WAR OVER BUT THE BATTLE FOR SURVIVAL CONTINUES
Although Kulangar is no longer a battlefield, a new crisis now threatens the village as well as the rest of the country. The Taliban’s takeover has upended international assistance programs for Afghanistan, a cataclysm for the aid-dependent country. As international organisations try to figure out how to work with the new rulers amid a raft of UN, US and European sanctions, poverty and the cost of food are both soaring.
The price of flour, for example, has more than doubled, exceeding 2,200 afghanis — about $25 — for a 110-pound bag, said Samis, a wheelbarrow porter in the produce market in Khair Khana, a suburb north of Kabul. Like many Afghans, he goes by only one name.

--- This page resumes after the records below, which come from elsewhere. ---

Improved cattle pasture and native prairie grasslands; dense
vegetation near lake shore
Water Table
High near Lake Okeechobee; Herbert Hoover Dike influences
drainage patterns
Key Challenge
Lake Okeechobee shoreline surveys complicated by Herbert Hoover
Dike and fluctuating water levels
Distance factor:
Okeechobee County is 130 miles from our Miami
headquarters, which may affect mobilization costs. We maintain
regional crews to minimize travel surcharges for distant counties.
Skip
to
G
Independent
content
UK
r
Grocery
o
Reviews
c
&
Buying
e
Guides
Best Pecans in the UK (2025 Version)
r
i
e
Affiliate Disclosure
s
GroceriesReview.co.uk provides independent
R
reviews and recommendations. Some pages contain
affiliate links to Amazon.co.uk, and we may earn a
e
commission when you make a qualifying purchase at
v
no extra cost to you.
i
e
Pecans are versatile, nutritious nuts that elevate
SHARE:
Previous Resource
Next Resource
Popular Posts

Meanwhile, a cash crunch means that people can barely afford to buy anything, said
Mohammad Zaman, 52, a fruiterer who was tending to the makeshift stall he had set up on the highway divider. “We buy these grapes for 100 afghanis a bag in the morning,” he said, pointing to an array of bagged grapes on the ground. “By the time evening comes, I haven’t sold any, and I have to sell them for 50. It’s just a loss.”

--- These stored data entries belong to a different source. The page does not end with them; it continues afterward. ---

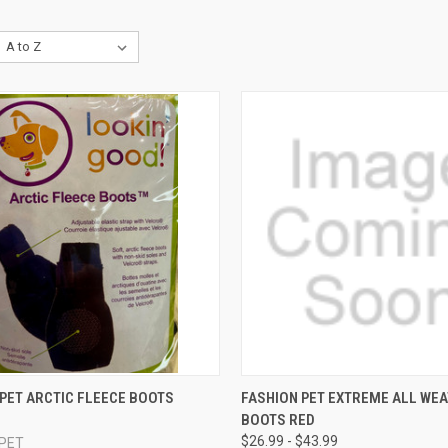
CK VIEW
VIEW OPTIONS
QUICK VIEW
VIEW 
PET ARCTIC FLEECE BOOTS
FASHION PET EXTREME ALL WE
BOOTS RED
re
Compare
$26.99 - $43.99
 PET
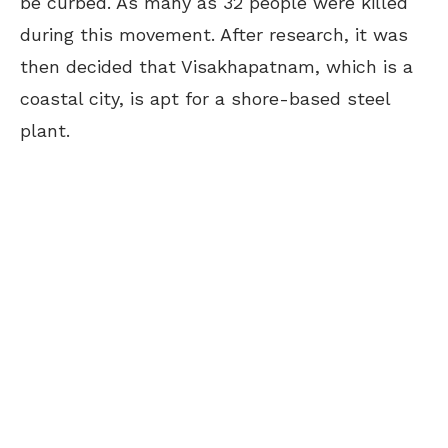
be curbed.
As many as 32 people were killed
during this movement. After research, it was
then decided that Visakhapatnam, which is a
coastal city, is apt for a shore-based steel
plant.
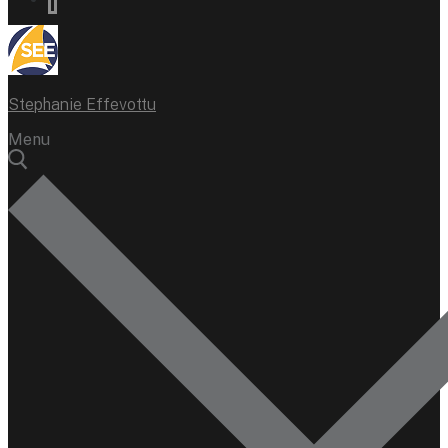
Stephanie Effevottu
Menu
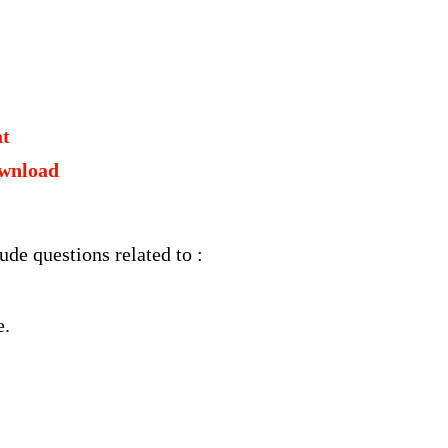
at
wnload
e questions related to :
e.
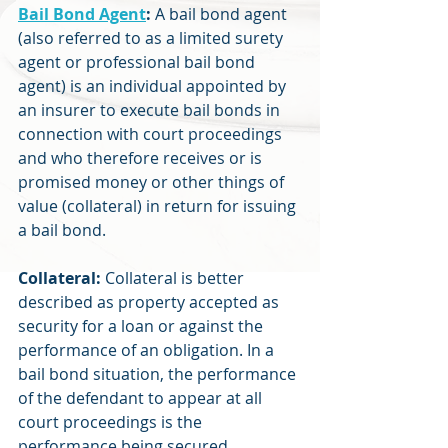
Bail Bond Agent
:
 A bail bond agent 
(also referred to as a limited surety 
agent or professional bail bond 
agent) is an individual appointed by 
an insurer to execute bail bonds in 
connection with court proceedings 
and who therefore receives or is 
promised money or other things of 
value (collateral) in return for issuing 
a bail bond.
Collateral:
 Collateral is better 
described as property accepted as 
security for a loan or against the 
performance of an obligation. In a 
bail bond situation, the performance 
of the defendant to appear at all 
court proceedings is the 
performance being secured.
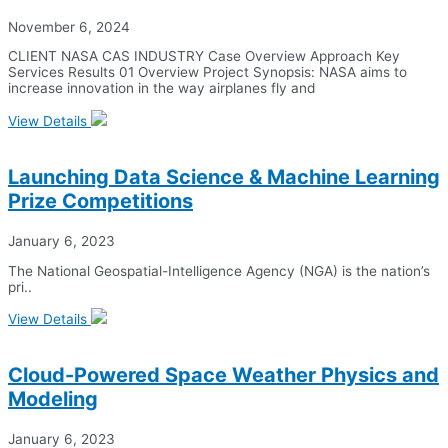
November 6, 2024
CLIENT NASA CAS INDUSTRY Case Overview Approach Key
Services Results 01 Overview Project Synopsis: NASA aims to
increase innovation in the way airplanes fly and
View Details
Launching Data Science & Machine Learning
Prize Competitions
January 6, 2023
The National Geospatial-Intelligence Agency (NGA) is the nation’s
pri..
View Details
Cloud-Powered Space Weather Physics and
Modeling
January 6, 2023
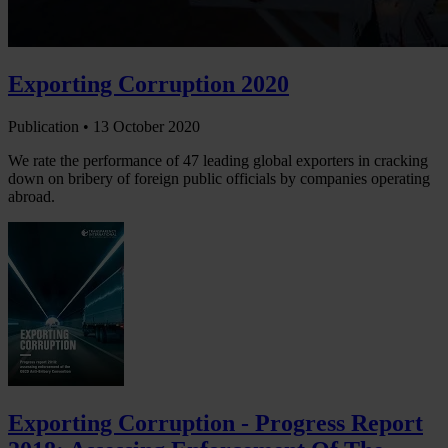
Exporting Corruption 2020
Publication •
13 October 2020
We rate the performance of 47 leading global exporters in cracking
down on bribery of foreign public officials by companies operating
abroad.
Exporting Corruption - Progress Report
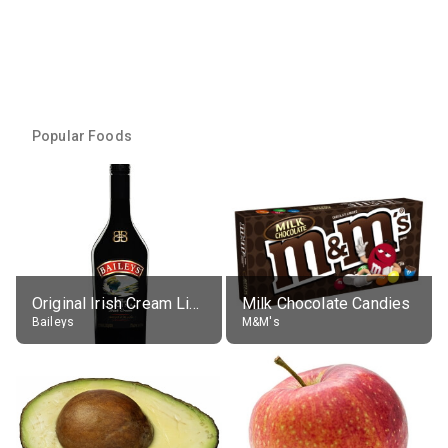
Popular Foods
Original Irish Cream Liqueur (17% alc.)
Milk Chocolate Candies
Baileys
M&M's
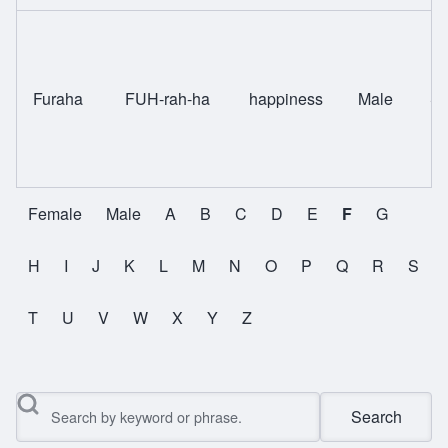
Furaha
FUH-rah-ha
happiness
Male
Sw
Female
Male
A
B
C
D
E
F
G
All Names
H
I
J
K
L
M
N
O
P
Q
R
S
T
U
V
W
X
Y
Z
Search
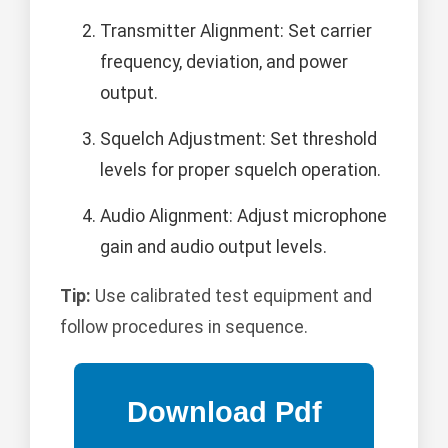
Transmitter Alignment: Set carrier
frequency, deviation, and power
output.
Squelch Adjustment: Set threshold
levels for proper squelch operation.
Audio Alignment: Adjust microphone
gain and audio output levels.
Tip:
Use calibrated test equipment and
follow procedures in sequence.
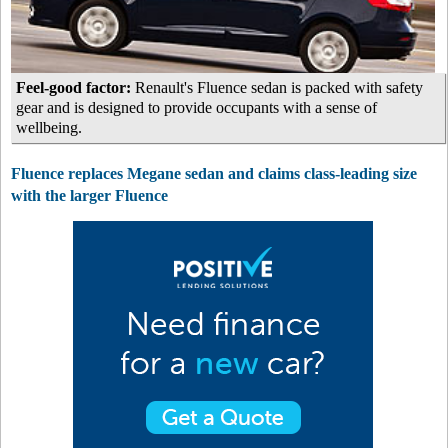
Feel-good factor:
Renault's Fluence sedan is packed with safety
gear and is designed to provide occupants with a sense of
wellbeing.
Fluence replaces Megane sedan and claims class-leading size
with the larger Fluence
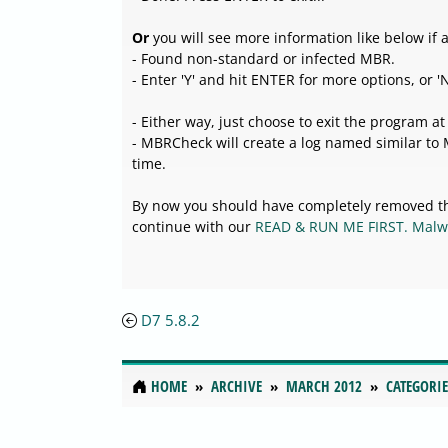
Or
you will see more information like below if 
- Found non-standard or infected MBR.
- Enter 'Y' and hit ENTER for more options, or 'N'
- Either way, just choose to exit the program at
- MBRCheck will create a log named similar t
time.
By now you should have completely removed th
continue with our
READ & RUN ME FIRST. Malw
D7 5.8.2
HOME
ARCHIVE
MARCH 2012
CATEGORIE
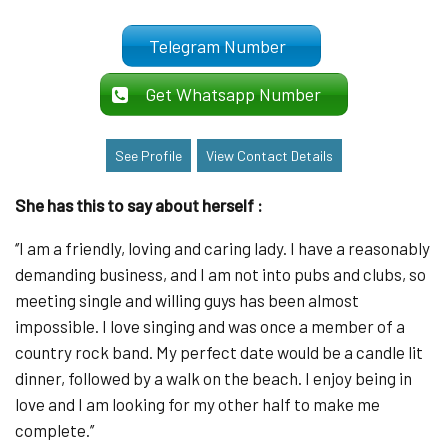
Telegram Number
Get Whatsapp Number
See Profile
View Contact Details
She has this to say about herself :
‘’I am a friendly, loving and caring lady. I have a reasonably
demanding business, and I am not into pubs and clubs, so
meeting single and willing guys has been almost
impossible. I love singing and was once a member of a
country rock band. My perfect date would be a candle lit
dinner, followed by a walk on the beach. I enjoy being in
love and I am looking for my other half to make me
complete.’’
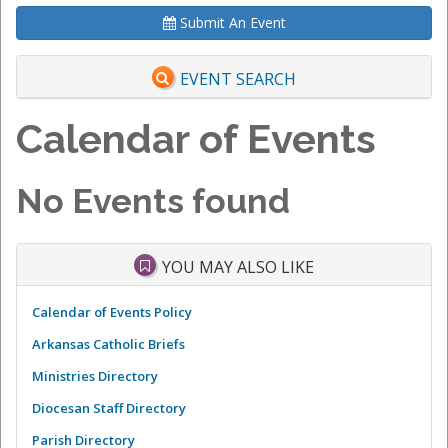
Submit An Event
EVENT SEARCH
Calendar of Events
No Events found
YOU MAY ALSO LIKE
Calendar of Events Policy
Arkansas Catholic Briefs
Ministries Directory
Diocesan Staff Directory
Parish Directory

At a high-level meeting on the worsening humanitarian situation, UN. Secretary-General Antonio Guterres warned that Afghans were “facing the collapse of an entire country — all at once.” “After decades of war and suffering, they face perhaps their most perilous hour. Now is the time for the international community to stand with them,” he said. At that meeting, international donors pledged about $1 billion in aid for Afghanistan.